Haus und Grund stellt für die Klage ein Musterformular zur Verfügung. Wie viele seiner Mitglieder dem Aufruf folgen werden, kann Beckmann nicht sagen. Es gebe aber unter den Hauseigentümern in Hannover eine große Bereitschaft, gegen die neuen Müllgebühren gerichtlich vorzugehen. Das zeigten die zahlreichen Anfragen der Mitglieder in den vergangenen Tagen.

Haus- und Grundeigentum bereitet derzeit selbst eine Normenkontrollklage gegen die Gebührensatzung vor, ein Ehepaar aus Wennigsen hat eine entsprechene Klage beim zuständigen Oberverwaltungsgericht Lüneburg sogar schon eingereicht. Sollten diese Klagen Erfolg haben und die Müllgebührensatzung rechtswidrig oder fehlerhaft sein, können allerdings nur die Bürger eine Kostenerstattung beanspruchen, die gegen ihren Gebührenbescheid geklagt haben.

Beckmann will außerdem mit der SPD und der CDU in der Regionsversammlung Verhandlungen aufnehmen. Ziel sei eine Vereinbarung, durch die alle Bürger von einer möglichen aha-Niederlage vor dem Oberverwaltungsgericht profitieren. „Sonst sind diejenigen die Dummen, die auf die Rechtmäßigkeit politischer Beschlüsse vertraut haben“, sagt er. Das könne nicht sein. Außerdem sei es nicht in Ordnung, wenn sich aha an diesen Menschen auch noch „bereichere“, betonte der Vorsitzende von Haus- und Grundeigentum. Ein Versuch Beckmanns, aha-Chefin Kornelia Hülter von einer solchen Vereinbarung zu überzeugen, war in den vergangenen Tagen gescheitert.

Müllgebühr

Das müssen Sie zur Klage gegen die Gebühr wissen.

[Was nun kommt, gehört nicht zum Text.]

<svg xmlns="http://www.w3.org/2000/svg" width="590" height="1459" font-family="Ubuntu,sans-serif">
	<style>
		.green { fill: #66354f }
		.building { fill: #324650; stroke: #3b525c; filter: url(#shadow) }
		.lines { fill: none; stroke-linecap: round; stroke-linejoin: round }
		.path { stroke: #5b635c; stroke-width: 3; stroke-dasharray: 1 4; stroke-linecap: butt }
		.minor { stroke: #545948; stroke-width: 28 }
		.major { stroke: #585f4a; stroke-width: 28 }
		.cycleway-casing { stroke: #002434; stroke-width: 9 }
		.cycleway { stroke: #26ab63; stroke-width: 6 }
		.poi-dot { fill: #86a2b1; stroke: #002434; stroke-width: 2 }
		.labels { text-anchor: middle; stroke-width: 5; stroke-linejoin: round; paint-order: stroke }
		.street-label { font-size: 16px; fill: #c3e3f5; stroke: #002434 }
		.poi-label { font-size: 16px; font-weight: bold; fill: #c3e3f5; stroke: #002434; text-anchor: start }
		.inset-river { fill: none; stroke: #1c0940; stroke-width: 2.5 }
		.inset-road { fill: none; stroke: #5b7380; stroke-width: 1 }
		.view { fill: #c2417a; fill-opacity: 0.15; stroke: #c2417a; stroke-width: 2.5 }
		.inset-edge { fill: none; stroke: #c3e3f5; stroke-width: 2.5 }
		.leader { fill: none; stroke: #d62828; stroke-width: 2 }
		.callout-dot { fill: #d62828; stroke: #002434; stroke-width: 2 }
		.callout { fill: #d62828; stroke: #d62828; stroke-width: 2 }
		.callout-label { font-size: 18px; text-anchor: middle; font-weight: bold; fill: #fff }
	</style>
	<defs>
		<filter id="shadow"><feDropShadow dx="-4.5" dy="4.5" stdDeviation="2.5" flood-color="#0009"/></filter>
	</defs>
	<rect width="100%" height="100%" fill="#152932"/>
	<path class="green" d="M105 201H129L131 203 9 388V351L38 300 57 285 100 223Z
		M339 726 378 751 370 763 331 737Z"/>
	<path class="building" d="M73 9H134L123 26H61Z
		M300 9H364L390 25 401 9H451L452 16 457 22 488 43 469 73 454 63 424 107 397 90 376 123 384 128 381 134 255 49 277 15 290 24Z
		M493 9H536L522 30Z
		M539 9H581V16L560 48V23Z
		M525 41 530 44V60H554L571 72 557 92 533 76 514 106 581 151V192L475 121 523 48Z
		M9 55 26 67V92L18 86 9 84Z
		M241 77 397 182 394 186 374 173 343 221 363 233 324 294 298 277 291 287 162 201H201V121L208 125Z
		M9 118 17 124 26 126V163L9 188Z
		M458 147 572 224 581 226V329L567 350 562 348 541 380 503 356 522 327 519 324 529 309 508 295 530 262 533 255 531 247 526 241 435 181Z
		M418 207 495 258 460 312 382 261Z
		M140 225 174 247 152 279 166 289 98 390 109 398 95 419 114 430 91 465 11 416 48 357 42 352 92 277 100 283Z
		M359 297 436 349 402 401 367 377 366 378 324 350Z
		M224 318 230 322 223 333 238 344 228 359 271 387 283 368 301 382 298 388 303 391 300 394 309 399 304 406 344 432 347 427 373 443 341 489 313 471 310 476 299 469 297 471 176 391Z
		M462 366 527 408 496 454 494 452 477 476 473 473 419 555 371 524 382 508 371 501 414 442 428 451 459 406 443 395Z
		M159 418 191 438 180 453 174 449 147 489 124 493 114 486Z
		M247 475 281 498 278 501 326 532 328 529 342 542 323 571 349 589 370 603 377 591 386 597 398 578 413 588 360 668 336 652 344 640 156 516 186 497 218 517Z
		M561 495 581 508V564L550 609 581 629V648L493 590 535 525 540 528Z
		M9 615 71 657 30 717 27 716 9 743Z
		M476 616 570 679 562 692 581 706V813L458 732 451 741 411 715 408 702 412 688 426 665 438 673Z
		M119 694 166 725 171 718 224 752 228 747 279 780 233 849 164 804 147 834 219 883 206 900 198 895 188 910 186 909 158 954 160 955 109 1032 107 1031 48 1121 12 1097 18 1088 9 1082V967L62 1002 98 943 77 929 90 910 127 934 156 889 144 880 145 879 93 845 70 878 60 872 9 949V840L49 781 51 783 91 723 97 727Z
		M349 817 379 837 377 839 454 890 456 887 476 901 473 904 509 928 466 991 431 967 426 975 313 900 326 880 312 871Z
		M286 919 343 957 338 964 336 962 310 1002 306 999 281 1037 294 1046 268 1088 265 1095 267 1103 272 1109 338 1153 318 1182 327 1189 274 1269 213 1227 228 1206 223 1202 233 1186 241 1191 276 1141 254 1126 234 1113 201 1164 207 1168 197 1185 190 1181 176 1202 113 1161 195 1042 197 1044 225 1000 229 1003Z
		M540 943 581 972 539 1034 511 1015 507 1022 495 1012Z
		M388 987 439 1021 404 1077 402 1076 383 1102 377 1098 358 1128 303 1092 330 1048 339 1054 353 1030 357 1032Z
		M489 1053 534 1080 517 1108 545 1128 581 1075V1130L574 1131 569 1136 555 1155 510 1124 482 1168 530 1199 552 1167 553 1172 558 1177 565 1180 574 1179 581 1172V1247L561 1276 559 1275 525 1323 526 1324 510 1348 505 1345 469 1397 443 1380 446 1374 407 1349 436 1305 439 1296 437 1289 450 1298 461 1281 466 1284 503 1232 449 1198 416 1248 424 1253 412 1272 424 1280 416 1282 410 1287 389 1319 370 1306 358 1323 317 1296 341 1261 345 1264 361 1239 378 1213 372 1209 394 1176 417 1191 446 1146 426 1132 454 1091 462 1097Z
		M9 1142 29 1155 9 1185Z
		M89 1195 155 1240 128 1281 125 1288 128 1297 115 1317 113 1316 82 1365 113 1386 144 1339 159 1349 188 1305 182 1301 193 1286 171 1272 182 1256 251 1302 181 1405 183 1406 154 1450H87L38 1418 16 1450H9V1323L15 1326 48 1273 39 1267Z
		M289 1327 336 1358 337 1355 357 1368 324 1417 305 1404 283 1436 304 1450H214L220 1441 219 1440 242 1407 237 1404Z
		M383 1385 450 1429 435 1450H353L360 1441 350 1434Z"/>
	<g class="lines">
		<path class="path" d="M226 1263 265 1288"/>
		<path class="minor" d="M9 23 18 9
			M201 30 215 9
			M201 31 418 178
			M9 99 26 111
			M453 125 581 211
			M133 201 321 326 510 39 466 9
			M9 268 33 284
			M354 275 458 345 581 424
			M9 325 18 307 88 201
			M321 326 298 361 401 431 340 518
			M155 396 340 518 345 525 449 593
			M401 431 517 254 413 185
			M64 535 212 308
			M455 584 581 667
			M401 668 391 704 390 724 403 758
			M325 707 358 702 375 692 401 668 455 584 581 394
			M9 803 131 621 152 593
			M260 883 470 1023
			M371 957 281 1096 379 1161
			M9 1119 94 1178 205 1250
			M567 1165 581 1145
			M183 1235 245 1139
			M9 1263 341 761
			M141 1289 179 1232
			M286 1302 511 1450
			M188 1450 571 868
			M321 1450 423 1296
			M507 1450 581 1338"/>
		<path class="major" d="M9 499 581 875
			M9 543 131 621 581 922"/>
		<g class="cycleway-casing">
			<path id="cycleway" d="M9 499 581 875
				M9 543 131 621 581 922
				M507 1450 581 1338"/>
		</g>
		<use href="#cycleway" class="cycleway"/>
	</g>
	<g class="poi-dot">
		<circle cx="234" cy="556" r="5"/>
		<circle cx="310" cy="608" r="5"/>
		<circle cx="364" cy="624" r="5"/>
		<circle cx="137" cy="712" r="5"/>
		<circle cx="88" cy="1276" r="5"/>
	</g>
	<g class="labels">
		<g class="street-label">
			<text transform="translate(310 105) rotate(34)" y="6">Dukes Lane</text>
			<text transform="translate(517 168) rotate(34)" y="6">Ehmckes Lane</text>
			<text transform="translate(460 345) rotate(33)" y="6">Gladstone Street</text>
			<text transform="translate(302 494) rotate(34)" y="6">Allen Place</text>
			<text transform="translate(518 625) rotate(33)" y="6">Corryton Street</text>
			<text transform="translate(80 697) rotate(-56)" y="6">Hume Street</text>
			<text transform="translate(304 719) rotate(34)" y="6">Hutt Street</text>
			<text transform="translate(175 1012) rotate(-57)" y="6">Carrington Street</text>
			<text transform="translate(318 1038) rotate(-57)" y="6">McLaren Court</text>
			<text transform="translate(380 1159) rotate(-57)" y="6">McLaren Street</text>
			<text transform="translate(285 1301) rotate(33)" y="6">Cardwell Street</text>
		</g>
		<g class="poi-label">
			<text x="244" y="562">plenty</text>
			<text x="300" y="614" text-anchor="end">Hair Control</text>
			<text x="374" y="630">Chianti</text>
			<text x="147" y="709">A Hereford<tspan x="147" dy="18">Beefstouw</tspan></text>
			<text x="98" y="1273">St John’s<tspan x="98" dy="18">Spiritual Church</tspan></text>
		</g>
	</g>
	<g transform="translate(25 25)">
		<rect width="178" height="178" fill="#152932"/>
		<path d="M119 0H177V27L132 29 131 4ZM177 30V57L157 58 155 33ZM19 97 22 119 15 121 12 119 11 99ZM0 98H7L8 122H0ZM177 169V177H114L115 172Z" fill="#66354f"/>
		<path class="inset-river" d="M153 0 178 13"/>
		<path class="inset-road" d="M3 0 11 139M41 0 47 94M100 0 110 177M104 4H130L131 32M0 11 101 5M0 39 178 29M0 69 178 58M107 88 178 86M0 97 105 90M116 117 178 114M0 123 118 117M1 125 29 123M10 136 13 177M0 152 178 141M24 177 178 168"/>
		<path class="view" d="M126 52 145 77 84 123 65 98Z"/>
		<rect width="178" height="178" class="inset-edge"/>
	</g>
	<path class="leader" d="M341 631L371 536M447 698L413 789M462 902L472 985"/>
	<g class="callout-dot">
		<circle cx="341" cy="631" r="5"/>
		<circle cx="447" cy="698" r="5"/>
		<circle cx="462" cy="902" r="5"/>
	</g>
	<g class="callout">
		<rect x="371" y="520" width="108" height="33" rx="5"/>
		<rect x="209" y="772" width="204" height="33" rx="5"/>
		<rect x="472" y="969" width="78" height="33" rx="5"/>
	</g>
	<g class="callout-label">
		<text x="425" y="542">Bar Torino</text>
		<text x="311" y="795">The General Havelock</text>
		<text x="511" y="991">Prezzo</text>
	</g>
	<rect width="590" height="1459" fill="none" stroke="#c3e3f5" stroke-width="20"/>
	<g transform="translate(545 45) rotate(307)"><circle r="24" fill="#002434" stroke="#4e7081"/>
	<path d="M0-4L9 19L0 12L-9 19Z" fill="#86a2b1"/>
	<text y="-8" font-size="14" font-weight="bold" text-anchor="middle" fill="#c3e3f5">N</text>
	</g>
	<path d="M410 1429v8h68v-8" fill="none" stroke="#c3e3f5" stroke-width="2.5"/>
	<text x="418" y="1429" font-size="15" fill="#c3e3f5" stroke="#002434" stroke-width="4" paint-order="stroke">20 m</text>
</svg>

Klagen gegen die Bescheide sind nur innerhalb von einem Monat nach der Zustellung möglich. Die meisten Bescheide in der Landeshauptstadt hat aha zwischen dem 9. und dem 11. Januar verschickt. Klagen müssen beim Verwaltungsgericht Hannover eingereicht werden.

Unterdessen gibt es auch bei den Grünen, die in der Regionsversammlung zusammen mit ihrem Koalitionspartner SPD für die Gebührensatzung gestimmt haben, einen Aufruf, gerichtlich gegen die Bescheide vorzugehen. Der Garbsener Bürgermeisterkandidat der Grünen, Darius Pilarski, rät den Bürgern unter anderem wegen vieler falscher Bescheide zu einer Klage.

Wie berichtet, sorgen die neuen Gebührenbescheide derzeit für viel Unruhe bei den Hausbesitzern in der Landeshauptstadt und im Umland. In zahlreichen Fällen müssen in einem Einfamilienhaus oder im Reihenhaus wohnende Ehepaare mitunter mehr als 90 Prozent für den Abfall zahlen als bisher. Der für den Abfall zuständige Umweltdezernent der Region, Axel Priebs, hatte die neuen Gebühren jüngst verteidigt. Es handele sich nicht um eine Erhöhung, sondern um eine Umverteilung im System.